Stored data
____________________

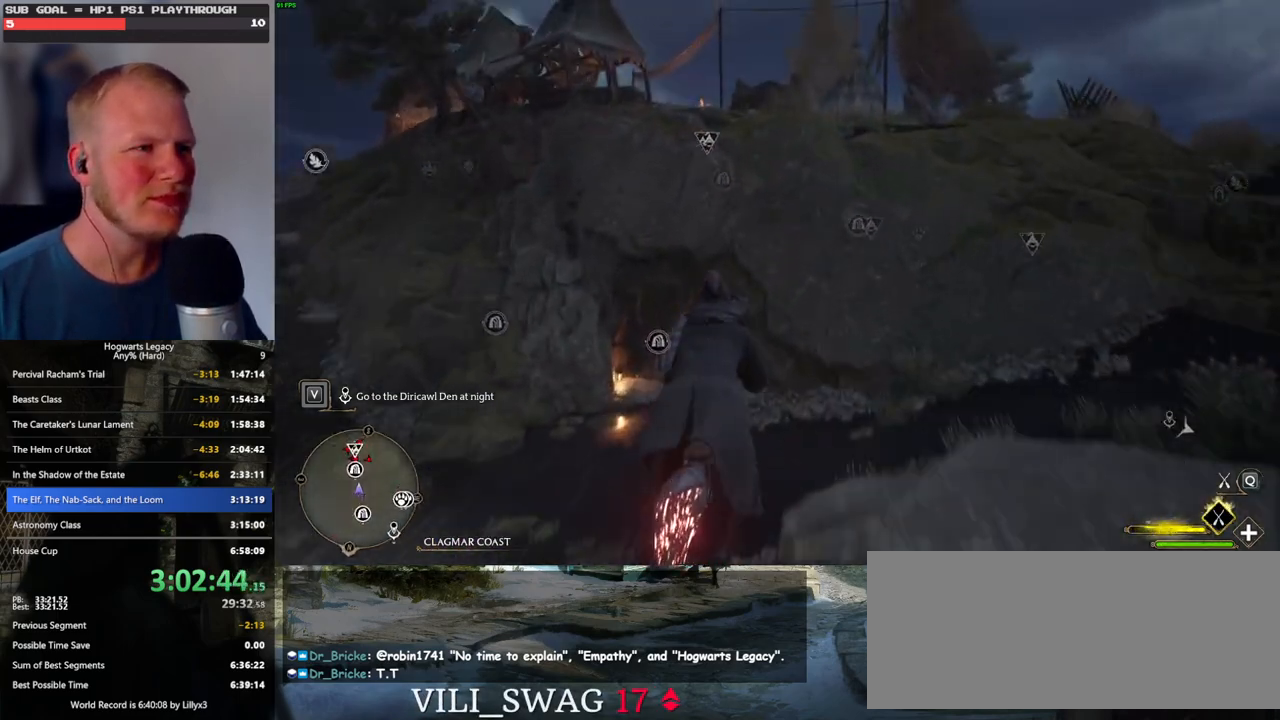
{"keys": ["space", "w"], "mouse": ["left"], "events": [[133, "space", "up"], [267, "space", "down"], [383, "space", "up"], [500, "space", "down"]]}
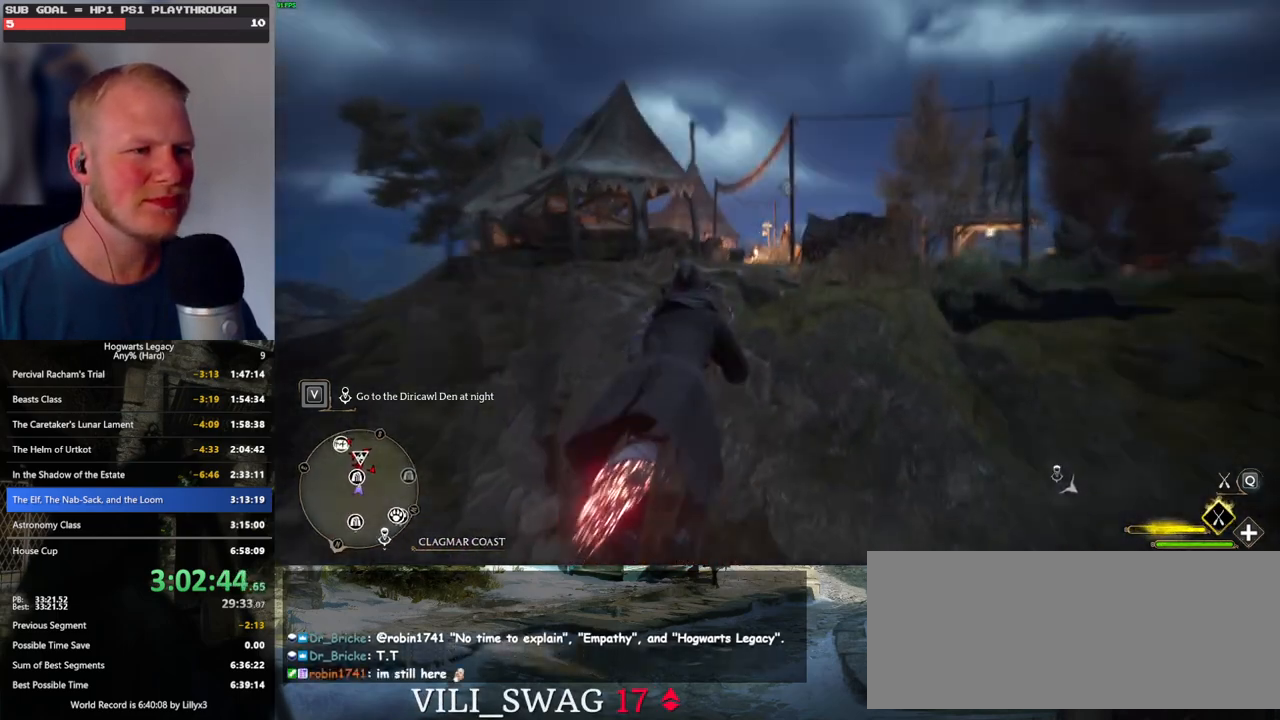
{"keys": ["w"], "mouse": ["left"], "events": [[50, "space", "up"]]}
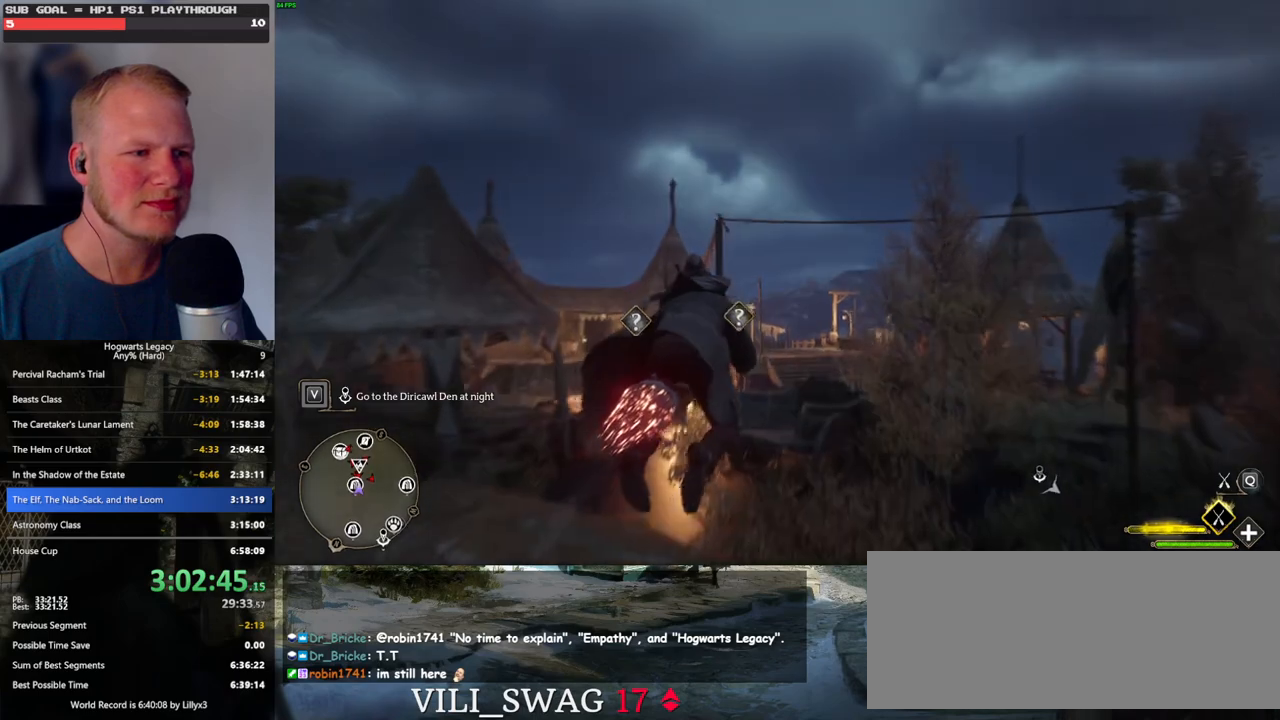
{"keys": ["w"], "mouse": ["left"], "events": [[233, "space", "down"], [483, "space", "up"]]}
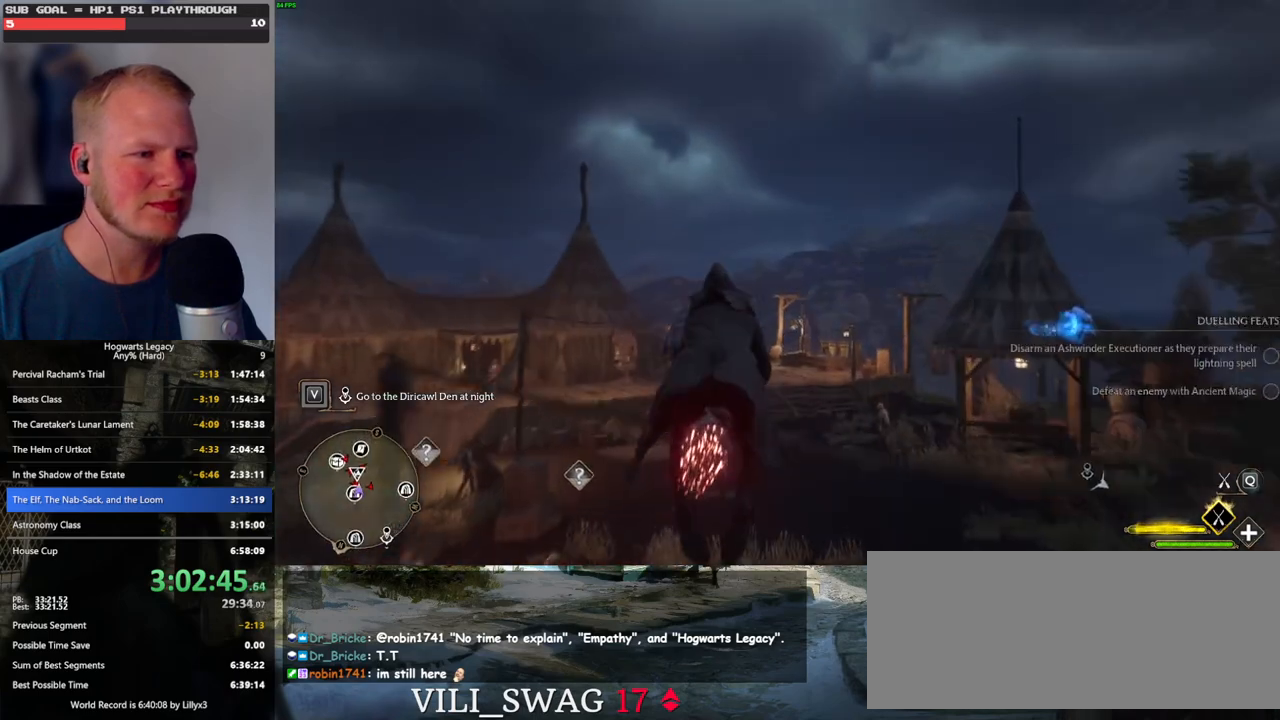
{"keys": ["w"], "mouse": ["left"], "events": []}
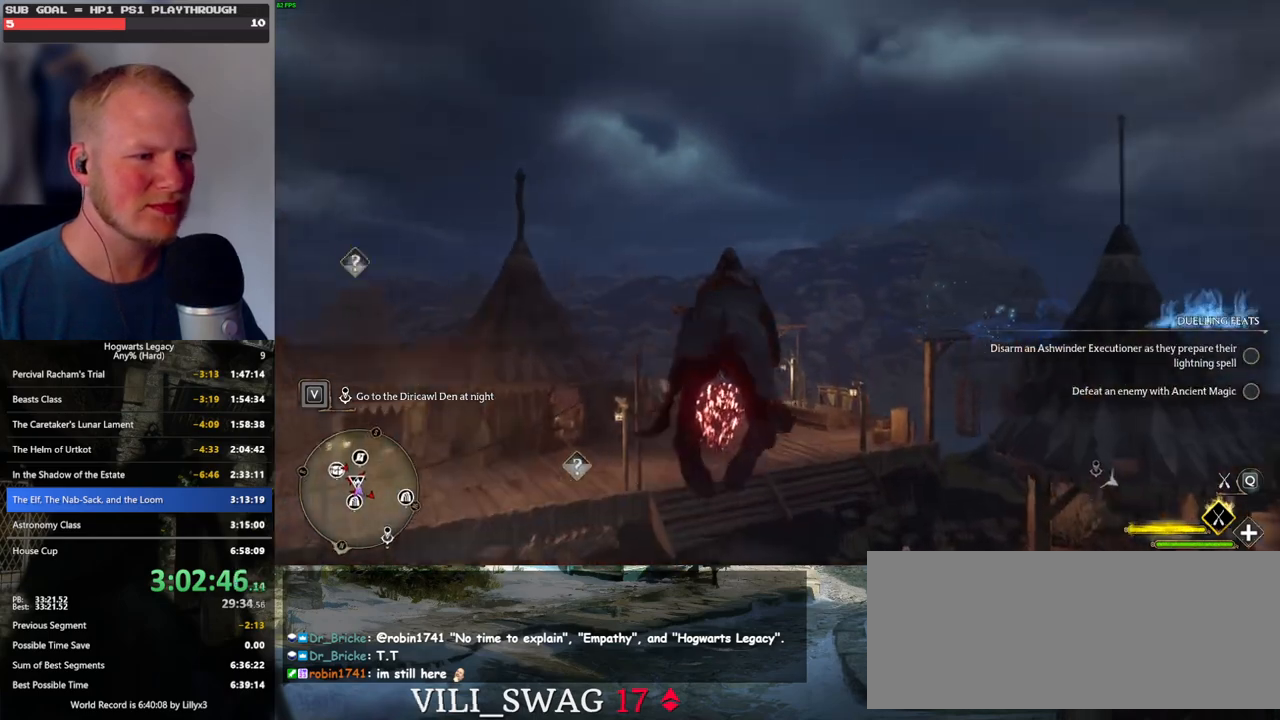
{"keys": ["ctrl_l", "w"], "mouse": ["left"], "events": [[133, "ctrl_l", "down"], [283, "ctrl_l", "up"], [367, "ctrl_l", "down"]]}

____________________

• **Problem details**
Count the lines of the records that contain the word "down". Give only the count.

• **Output**
3